Ricks and his wife Carol had purchased a 480-acre property near Crescent, Okla. in 1967. As Ricks horses began to win, and there became more and more horses racing under their name, developing the property into a Thoroughbred breeding and training center seemed a wise move and became a reality in the early 1980s. CresRan Farm was born and the Ricks family now had another full-time business, deeply involved in Thoroughbred racing and breeding.
Prior to Remington Park’s existence, Ricks horses competed primarily at Oaklawn Park in Hot Springs, Ark. in the spring. As pari-mutuel racing was voted into existence in Oklahoma in 1982 and started in 1984 at Blue Ribbon Downs in Sallisaw, Okla., it was just a matter of time before Oklahoma City would have its own racing facility.
Ricks aided the cause for a track in Oklahoma City when Edward J. DeBartolo, Sr. sought a racing venue license for what would be Remington Park.
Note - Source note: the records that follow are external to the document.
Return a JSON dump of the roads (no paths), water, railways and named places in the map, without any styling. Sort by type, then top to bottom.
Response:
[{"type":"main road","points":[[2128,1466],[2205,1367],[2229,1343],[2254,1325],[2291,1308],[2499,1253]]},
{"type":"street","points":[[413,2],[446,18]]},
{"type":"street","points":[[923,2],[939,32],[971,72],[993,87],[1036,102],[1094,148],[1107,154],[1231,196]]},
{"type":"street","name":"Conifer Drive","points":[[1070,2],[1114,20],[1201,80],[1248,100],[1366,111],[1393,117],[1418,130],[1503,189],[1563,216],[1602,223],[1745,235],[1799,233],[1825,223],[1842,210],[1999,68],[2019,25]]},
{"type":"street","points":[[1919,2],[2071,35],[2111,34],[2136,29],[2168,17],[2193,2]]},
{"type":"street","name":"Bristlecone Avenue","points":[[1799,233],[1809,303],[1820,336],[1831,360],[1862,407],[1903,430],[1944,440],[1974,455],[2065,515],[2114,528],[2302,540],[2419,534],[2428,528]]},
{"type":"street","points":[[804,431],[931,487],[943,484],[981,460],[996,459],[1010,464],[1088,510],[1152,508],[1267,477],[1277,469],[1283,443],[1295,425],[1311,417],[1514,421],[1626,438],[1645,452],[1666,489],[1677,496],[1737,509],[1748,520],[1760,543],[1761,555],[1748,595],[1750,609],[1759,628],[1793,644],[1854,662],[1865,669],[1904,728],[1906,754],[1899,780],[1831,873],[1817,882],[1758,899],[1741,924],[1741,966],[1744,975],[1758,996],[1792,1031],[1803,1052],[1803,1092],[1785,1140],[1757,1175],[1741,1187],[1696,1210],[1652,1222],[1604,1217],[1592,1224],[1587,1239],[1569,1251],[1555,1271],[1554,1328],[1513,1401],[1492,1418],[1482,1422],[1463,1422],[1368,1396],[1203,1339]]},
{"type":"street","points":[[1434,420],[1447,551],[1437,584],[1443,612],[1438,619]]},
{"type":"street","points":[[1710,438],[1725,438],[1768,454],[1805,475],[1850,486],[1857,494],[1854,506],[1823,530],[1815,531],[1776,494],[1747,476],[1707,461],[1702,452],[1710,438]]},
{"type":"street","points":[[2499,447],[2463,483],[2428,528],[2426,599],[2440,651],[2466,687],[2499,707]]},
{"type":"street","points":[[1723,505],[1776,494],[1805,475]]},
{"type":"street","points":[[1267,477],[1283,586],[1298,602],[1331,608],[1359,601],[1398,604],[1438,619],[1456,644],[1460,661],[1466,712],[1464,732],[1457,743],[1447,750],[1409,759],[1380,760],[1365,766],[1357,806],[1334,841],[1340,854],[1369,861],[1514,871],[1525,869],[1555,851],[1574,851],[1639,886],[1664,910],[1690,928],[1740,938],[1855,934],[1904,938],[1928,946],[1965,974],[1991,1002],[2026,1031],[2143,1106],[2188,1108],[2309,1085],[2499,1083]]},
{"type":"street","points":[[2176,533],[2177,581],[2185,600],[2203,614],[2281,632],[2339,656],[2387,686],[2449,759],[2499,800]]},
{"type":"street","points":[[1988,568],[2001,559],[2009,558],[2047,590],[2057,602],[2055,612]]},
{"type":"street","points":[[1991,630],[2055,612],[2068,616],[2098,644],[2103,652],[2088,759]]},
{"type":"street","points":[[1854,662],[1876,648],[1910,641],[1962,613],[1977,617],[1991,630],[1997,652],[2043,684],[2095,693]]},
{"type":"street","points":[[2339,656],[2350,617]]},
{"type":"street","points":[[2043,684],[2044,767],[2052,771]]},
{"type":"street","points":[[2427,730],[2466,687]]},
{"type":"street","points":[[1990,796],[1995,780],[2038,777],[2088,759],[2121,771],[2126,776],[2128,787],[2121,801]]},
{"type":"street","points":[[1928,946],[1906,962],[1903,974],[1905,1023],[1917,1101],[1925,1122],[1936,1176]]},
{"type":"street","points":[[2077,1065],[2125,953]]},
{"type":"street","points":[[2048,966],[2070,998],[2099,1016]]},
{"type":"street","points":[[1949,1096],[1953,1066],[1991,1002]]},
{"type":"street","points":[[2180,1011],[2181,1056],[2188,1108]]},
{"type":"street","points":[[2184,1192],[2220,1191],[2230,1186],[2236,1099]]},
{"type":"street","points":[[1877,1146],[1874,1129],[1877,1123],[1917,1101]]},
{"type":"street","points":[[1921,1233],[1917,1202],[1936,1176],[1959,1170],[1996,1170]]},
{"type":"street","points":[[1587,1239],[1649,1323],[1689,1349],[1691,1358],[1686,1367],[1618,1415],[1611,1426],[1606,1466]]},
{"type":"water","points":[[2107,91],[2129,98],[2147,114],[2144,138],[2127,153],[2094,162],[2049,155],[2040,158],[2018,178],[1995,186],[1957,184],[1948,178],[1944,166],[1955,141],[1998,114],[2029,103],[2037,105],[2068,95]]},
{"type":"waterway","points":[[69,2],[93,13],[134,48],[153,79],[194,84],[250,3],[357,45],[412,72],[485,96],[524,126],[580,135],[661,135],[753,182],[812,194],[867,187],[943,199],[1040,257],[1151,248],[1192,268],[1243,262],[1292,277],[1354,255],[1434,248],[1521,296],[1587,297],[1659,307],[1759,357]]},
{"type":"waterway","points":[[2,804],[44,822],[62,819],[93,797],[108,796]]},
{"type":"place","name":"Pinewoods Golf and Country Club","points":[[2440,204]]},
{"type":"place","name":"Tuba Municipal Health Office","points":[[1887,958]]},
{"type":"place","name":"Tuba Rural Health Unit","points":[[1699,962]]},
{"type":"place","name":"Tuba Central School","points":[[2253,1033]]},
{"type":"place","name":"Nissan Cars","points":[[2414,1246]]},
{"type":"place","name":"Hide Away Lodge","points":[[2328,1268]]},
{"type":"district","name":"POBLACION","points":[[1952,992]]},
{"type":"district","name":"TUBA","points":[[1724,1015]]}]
The staff assigned to the project was provided space in the Ricks Exploration offices, allowing them to work on securing the venue rights and then the process of developing Oklahoma’s only major league horse racing facility.
Remington Park’s stable area was ready to receive horses on July 29, 1988 after nearly two years of construction on the property. Ricks had the honor of bringing the first horse into the barn area, leading the 2-year-old colt named Remington Country to his new home before a media gathering.
Ricks played a key a role in seeing Remington Park brought to life. Now that it existed, his operation would quickly assume the role as the track’s top owner. He was the leading Oklahoma owner after the inaugural season in 1988 and then won his first overall owners title in 1989 by winning both the Spring and Fall Seasons with 11 and 12 wins respectively. Among his top horses were stakes winners and fan favorites, Polly’s Rumor, Prom Queen, Plum Twist and Ben’s Lunch.
Trainer Steve Hobby had the charge of conditioning the horses put in his care by Ricks and they made a formidable team for the first nine years in Remington Park history. Ricks would win seven leading-owner titles through the 1996 Fall Season, posting a personal high of 16 wins twice when his horses earned him the title in both the Spring and Fall Seasons of 1993.
The leading owner title for the 1996 Fall Season would be the final Remington Park championship run for Ricks who passed suddenly on December 18 that year. He had won 168 races at Remington Park and at the time of his death was the only owner in the track’s history to have won more than 100 races. His horses won 22% of their starts and finished in the top three an astounding 55% of the time.
His legacy of winning and commitment to Oklahoma Thoroughbred racing is honored to this day at Remington Park as the leading owner title is named the Ran Ricks, Jr. Award.